▶ [D'après les informations]
a) Citez mot pour mot le passage du texte sur la conscience, de « Imaginez un accès » à « et d’émotions accumulées. ».
b) Résumez en trois phrases le texte sur la conscience.

▶ [Texte à analyser]
_ _ _ _ _

Des instincts qui façonnent alors nos civilisations parfois sur le terreau d’un ressentiment envers la nature et d’une exploitation cynique des ressources humaines, animales ou végétales.
Nous allons même jusqu’à reproduire le principe de compétition entre semblables et ne réfléchissons guère de manière constructive jusqu’à ce qu’une destruction totale esquisse la réalité de sa menace.
Ainsi l’on comprend parfaitement cette phrase de Tristan Bernard, « L’humanité qui devrait avoir six mille ans d’expérience retombe en enfance à chaque génération. »
Ces processus tenaces enracinés dans la nature même de notre monde sont toutefois dévoilés par nombre d’entre nous, et c’est bien la preuve que l’évolution peut prendre une autre voie.
Revenons à la vie en développement, pour croitre et évoluer, il y a un besoin croissant d’énergie et la vie devient une patate chaude qui se balance perpétuellement entre l’inerte et le mouvant.
L’optimisation ultime de ce mouvement nécessite une course à l’armement des pouvoirs possibles.
Au-delà d’être une simple machine organique, à travers ce besoin permanent de s’adapter quelques espèces vivantes développent une conscience.
Même si nous ne sommes que des hominidés vivants dans une brume qui recouvre une croûte terrestre nous avons une faculté étonnante et paradoxale, la conscience.
Le pouvoir de l’esprit
Impossible de toucher physiquement ce qu’est la conscience.
Et pourtant cela a révolutionné notre monde.
Notre cerveau s’étant considérablement développé, l’esprit a vu ses capacités décuplées.
L’esprit est comme un simulateur extrêmement sophistiqué et difficilement appréhendable.
Imaginez un accès à une réalité virtuelle qui se superposerait au monde réel.
De quoi décupler émotions et imagination, des outils qui peuvent venir contrarier notre définition de la beauté et lui procurer diverses valeurs.
Ainsi devant le réel se surajoute un autre monde intérieur, basé sur la mémoire de sensations et d’émotions accumulées.
Une telle complexité acquise engendre des paradoxes tels qu’être émerveillé devant un paysage de neige alors qu’il est inscrit dans notre mémoire d’hominidé que c’est un environnement très hostile à notre survie.
Les différentes échelles du biais
Notre perception sensible du monde n’est qu’un aperçu limité d’une réalité plus vaste.
Nous prenons une douche et nous nous rapprochons de notre singularité, débarrassée de millions de particules et de quelques êtres vivants microscopiques dont nous sommes généralement recouverts.
Et notre propre corps est plus habité par des bactéries que par nos propres cellules.
Entre la vie organique et tous les éléments chimiques inertes qui nous entourent, nos sens bien adaptés parviennent à nous présenter le monde d’une manière filtrée.
Un filtre qui distinguerait clairement les entités vivantes ou inertes selon leur densité propre.
Une optimisation due à l’adaptation de notre espèce qui nous permet de survivre plus efficacement.
Dans ce mécanisme sont présentes des nuances, certaines espèces perçoivent même d’autres ondes, sons, images, etc.
Notre intelligence permet de le concevoir, mais nous restons tout de même ancrés à une vision du monde très anthropocentrée.

_ _ _ _ _

▶ [Données à examiner]
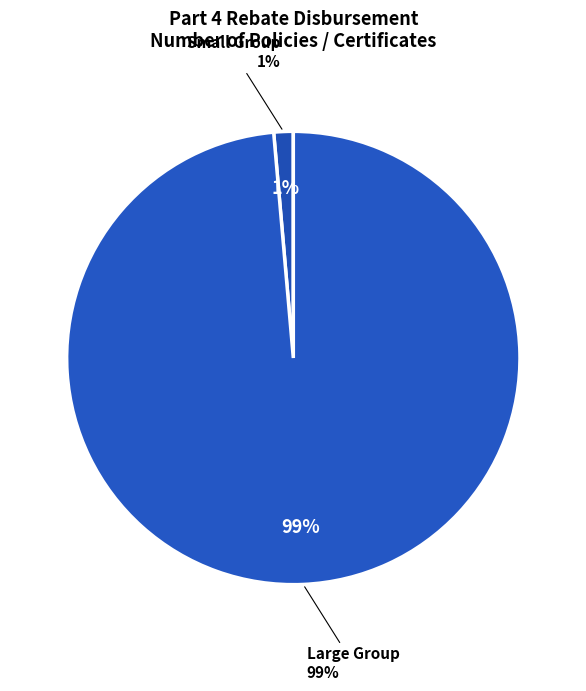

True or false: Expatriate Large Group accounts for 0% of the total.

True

_ _ _ _ _

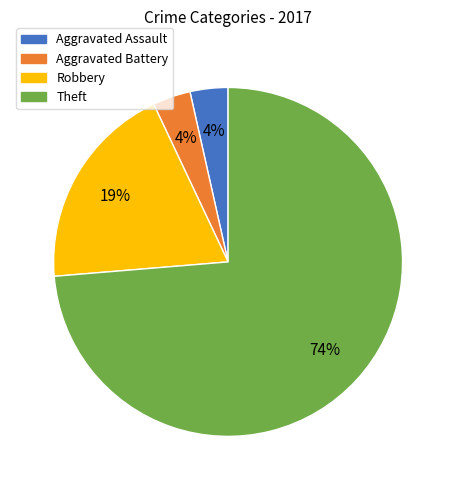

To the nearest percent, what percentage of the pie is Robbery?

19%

_ _ _ _ _

▶ [Résultats]
a)
Imaginez un accès à une réalité virtuelle qui se superposerait au monde réel.
De quoi décupler émotions et imagination, des outils qui peuvent venir contrarier notre définition de la beauté et lui procurer diverses valeurs.
Ainsi devant le réel se surajoute un autre monde intérieur, basé sur la mémoire de sensations et d’émotions accumulées.

b) Des instincts de compétition et d'exploitation des ressources façonnent nos civilisations, mais beaucoup d'entre nous les dévoilent, ce qui prouve que l'évolution peut prendre une autre voie. Grâce à un cerveau très développé, l'esprit agit comme un simulateur sophistiqué qui superpose au réel un monde intérieur fondé sur la mémoire des sensations et des émotions. Filtrée par des sens adaptés à notre survie, notre perception n'offre pourtant qu'un aperçu limité d'une réalité plus vaste, et notre vision du monde reste très anthropocentrée.